Wednesday, August 27, 2014

Our Sagas



I've been reading a great book, by the name of Mountain Mists: Appalachian Folkways of West Virginia. In the introduction to the book, it says, "As these early mountain folk went about their daily lives, they preserved their folkways in the form of stories and songs so that later generations now have a rich reserve of these earliest settlers' lives. These stories were told around the hearth in the long winter evenings while the winds blew and snow piled high against the cabin walls. This rich oral tradition has been preserved through the years and forms and integral part of the Appalachian cultural heritage."

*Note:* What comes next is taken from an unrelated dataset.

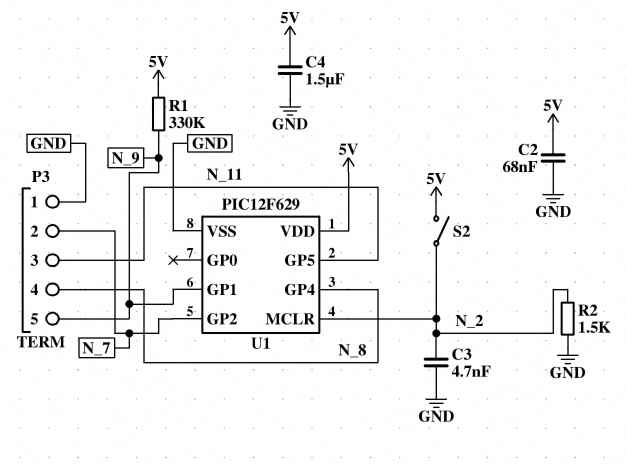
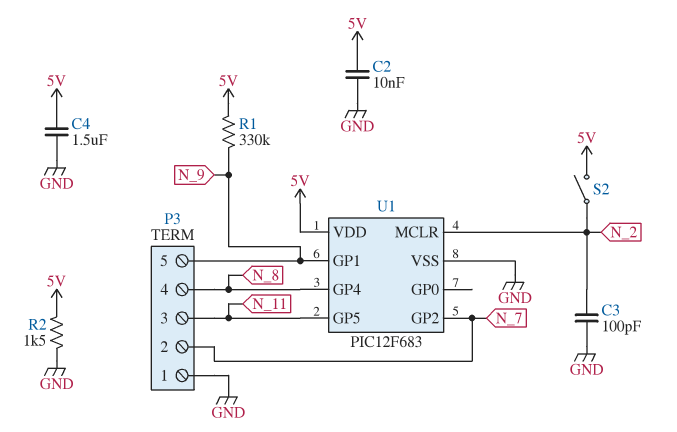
C2: 68nF (5V, GND) -> 10nF (5V, GND)
C3: 4.7nF (GND, N_2) -> 100pF (GND, N_2)
R2: 1.5k (GND, N_2) -> 1.5k (5V, GND)
U1: PIC12F629 -> PIC12F683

This is interesting, because not only is it a part of our past, but here in the mountains, it's a part of traditions today. Many stories have never been written down. They're spoken on road trips, hikes, while sitting on the porch, and at the dinner table. They're spoken in secret and between many friends. These stories, are our sagas.

Over the last year or two in Heathenry, I've noticed a large growing focus on the afterlife and, more specifically, Valhalla. For me, the moment I die, I'm not going to worry about where I'm going, or not going for that matter, but where I've been. Will my stories be told for generations after my last breath? I hope so. We should live lives that will continue long after we're gone through oral tradition. I want to know that although someone may have liked my stories enough to write them down, maybe someone loved them so much that they couldn't forget them, and so they pass it on through spoken word. It is, after all, the way of our ancestors.